■ PROBLEM TO SOLVE: Isolate every line in the records below with "Vročinski" in it.
++++++
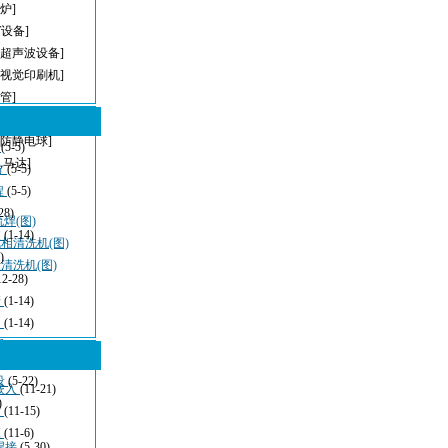
炉]
T设备]
[超声波设备]
[视觉印刷机]
管]
I
[无铅波峰焊]
[防静电球]
型
(5-5)
,马达]
方
(5-5)
程
(5-5)
28)
焊(图)
波
(1-14)
相清洗机(图)
)
清洗机(图)
12-28)
清
(1-14)
：
(1-14)
看
(11-21)
设
(5-22)
嵌入
(11-21)
)
发
(11-15)
应
(11-6)
焊接
(5-30)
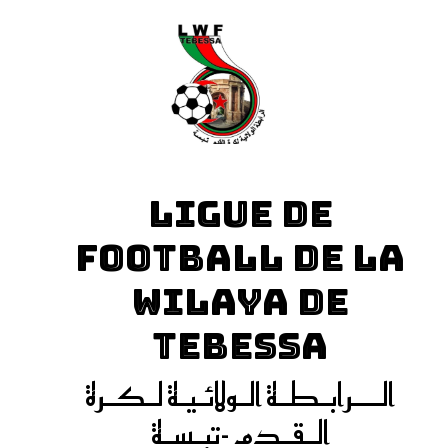
LIGUE DE
FOOTBALL DE LA
WILAYA DE
TEBESSA
الـــرابـطـة الـولائـيـة لـكـرة
الـقـدم -تبـسـة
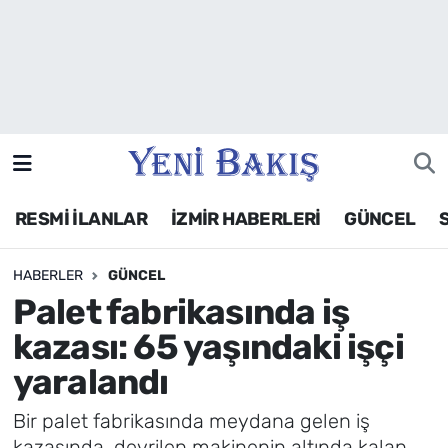
İzmir
Güncel
Ekonomi
RESMİ İLANLAR
İZMİR HABERLERİ
GÜNCEL
Siyaset
HABERLER
GÜNCEL
Asayiş / Polis-Adliye
Palet fabrikasında iş
Spor
kazası: 65 yaşındaki işçi
yaralandı
Magazin
Bir palet fabrikasında meydana gelen iş
Foto Galeri
kazasında, devrilen makinenin altında kalan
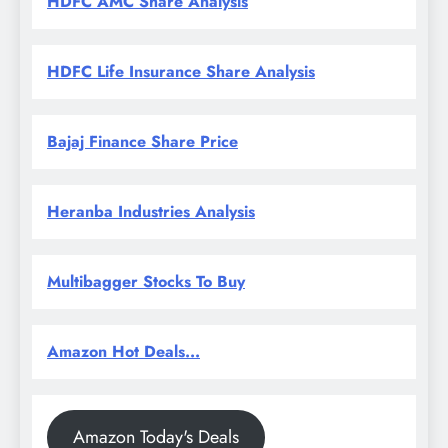
HDFC AMC Share Analysis
HDFC Life Insurance Share Analysis
Bajaj Finance Share Price
Heranba Industries Analysis
Multibagger Stocks To Buy
Amazon Hot Deals...
Amazon Today's Deals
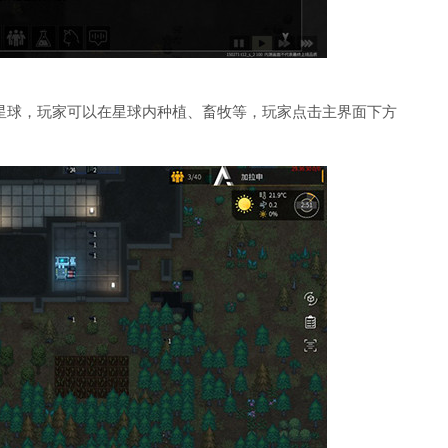
星球，玩家可以在星球内种植、畜牧等，玩家点击主界面下方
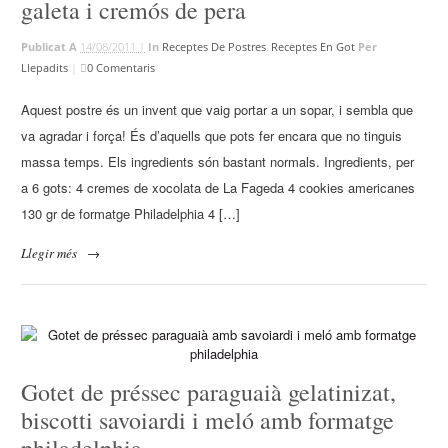
galeta i cremós de pera
Publicat A
14/08/2011 |
In
Receptes De Postres
,
Receptes En Got
Per
Llepadits
|
0 Comentaris
Aquest postre és un invent que vaig portar a un sopar, i sembla que
va agradar i força! És d’aquells que pots fer encara que no tinguis
massa temps. Els ingredients són bastant normals. Ingredients, per
a 6 gots: 4 cremes de xocolata de La Fageda 4 cookies americanes
130 gr de formatge Philadelphia 4 […]
Llegir més
→
Gotet de préssec paraguaià gelatinizat,
biscotti savoiardi i meló amb formatge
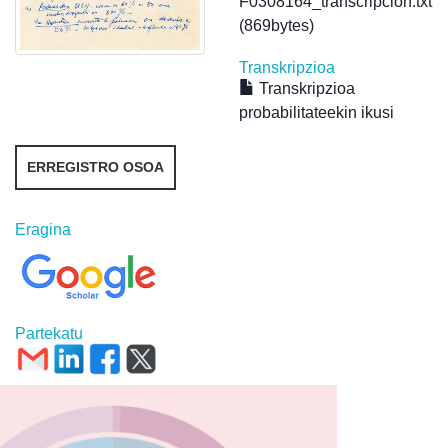
F0308164_transcripcion.txt
(869bytes)
Transkripzioa
Transkripzioa
probabilitateekin ikusi
ERREGISTRO OSOA
Eragina
Partekatu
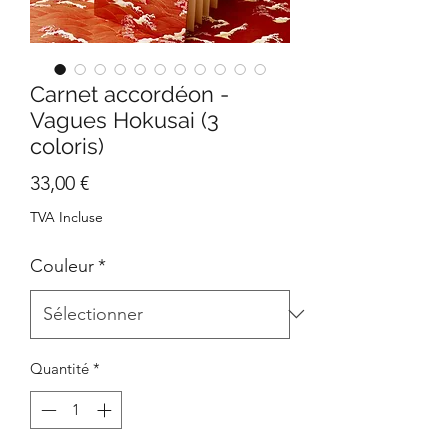
Carnet accordéon -
Vagues Hokusai (3
coloris)
Prix
33,00 €
TVA Incluse
Couleur
*
Quantité
*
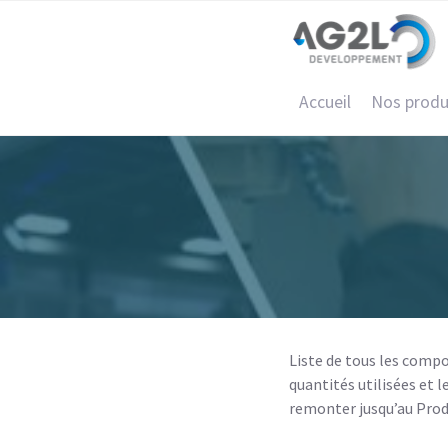
Accueil
Nos produ
Liste de tous les compo
quantités utilisées et 
remonter jusqu’au Produ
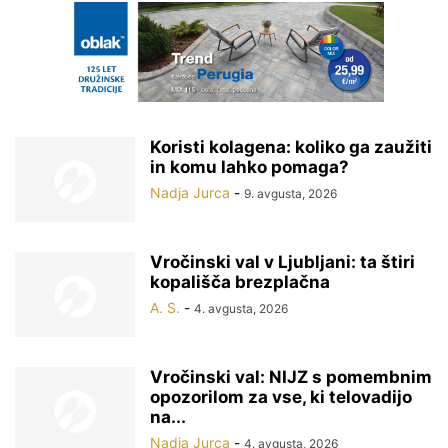
Koristi kolagena: koliko ga zaužiti
in komu lahko pomaga?
Nadja Jurca
-
9. avgusta, 2026
Vročinski val v Ljubljani: ta štiri
kopališča brezplačna
A. S.
-
4. avgusta, 2026
Vročinski val: NIJZ s pomembnim
opozorilom za vse, ki telovadijo
na...
Nadja Jurca
-
4. avgusta, 2026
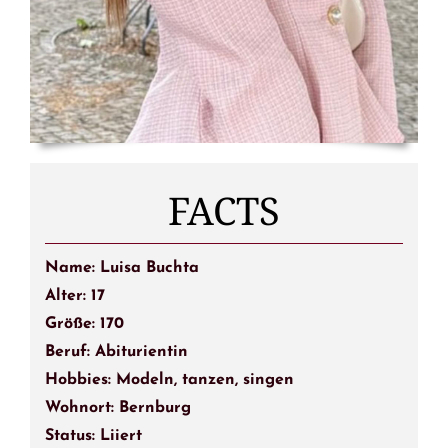
FACTS
Name:
Luisa Buchta
Alter: 17
Größe: 170
Beruf:
Abiturientin
Hobbies:
Modeln, tanzen, singen
Wohnort:
Bernburg
Status:
Liiert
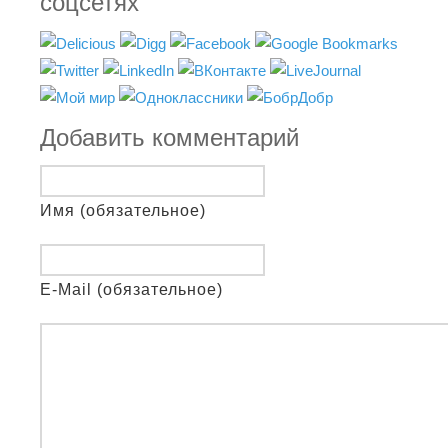
соцсетях
Добавить комментарий
Имя (обязательное)
E-Mail (обязательное)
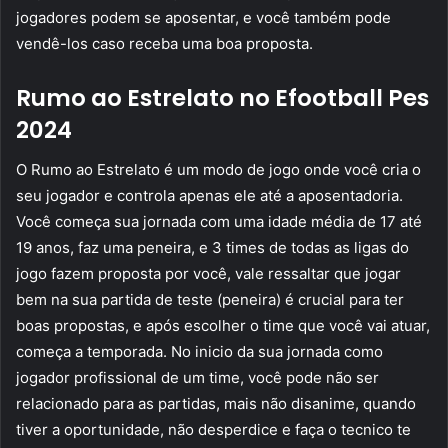
jogadores podem se aposentar, e você também pode
vendê-los caso receba uma boa proposta.
Rumo ao Estrelato no Efootball Pes
2024
O Rumo ao Estrelato é um modo de jogo onde você cria o
seu jogador e controla apenas ele até a aposentadoria.
Você começa sua jornada com uma idade média de 17 até
19 anos, faz uma peneira, e 3 times de todas as ligas do
jogo fazem proposta por você, vale ressaltar que jogar
bem na sua partida de teste (peneira) é crucial para ter
boas propostas, e após escolher o time que você vai atuar,
começa a temporada. No inicio da sua jornada como
jogador profissional de um time, você pode não ser
relacionado para as partidas, mais não disanime, quando
tiver a oportunidade, não desperdice e faça o tecnico te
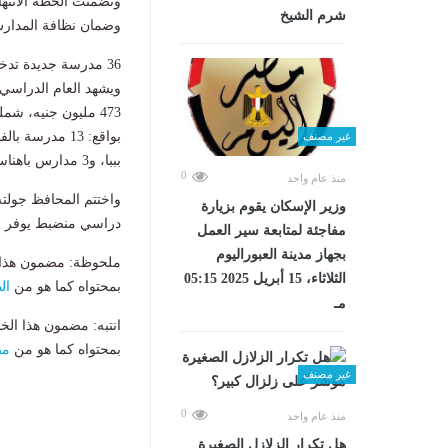
وتضمنت الخطة الانتها
شرم الشيخ
وضمان نظافة المدارس 
36 مدرسة جديدة تدخل الخدمة هذا العام
473 مليون جنيه، 
غير مصنف
بببا، و3 مدارس باهناسيا.
0
منذ عام واحد
واختتم المحافظ جولته 
وزير الإسكان يقوم بزيارة
دراسي منضبط يوفر مق
مفاجئة لمتابعة سير العمل
بجهاز مدينة العبوراليوم
ملحوظة: مضمون هذا ا
الثلاثاء، 15 أبريل 2025 05:15
بمحتواه كما هو من
ال
مـ
انتبه: مضمون هذا الخ
بمحتواه كما هو من
مص
غير مصنف
0
منذ عام واحد
هل تكرار الزلازل الصغيرة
++++++
■ RESULT OF THE TASK:
Vročinski val v Ljubljani: ta štiri
Vročinski val: NIJZ s pomembnim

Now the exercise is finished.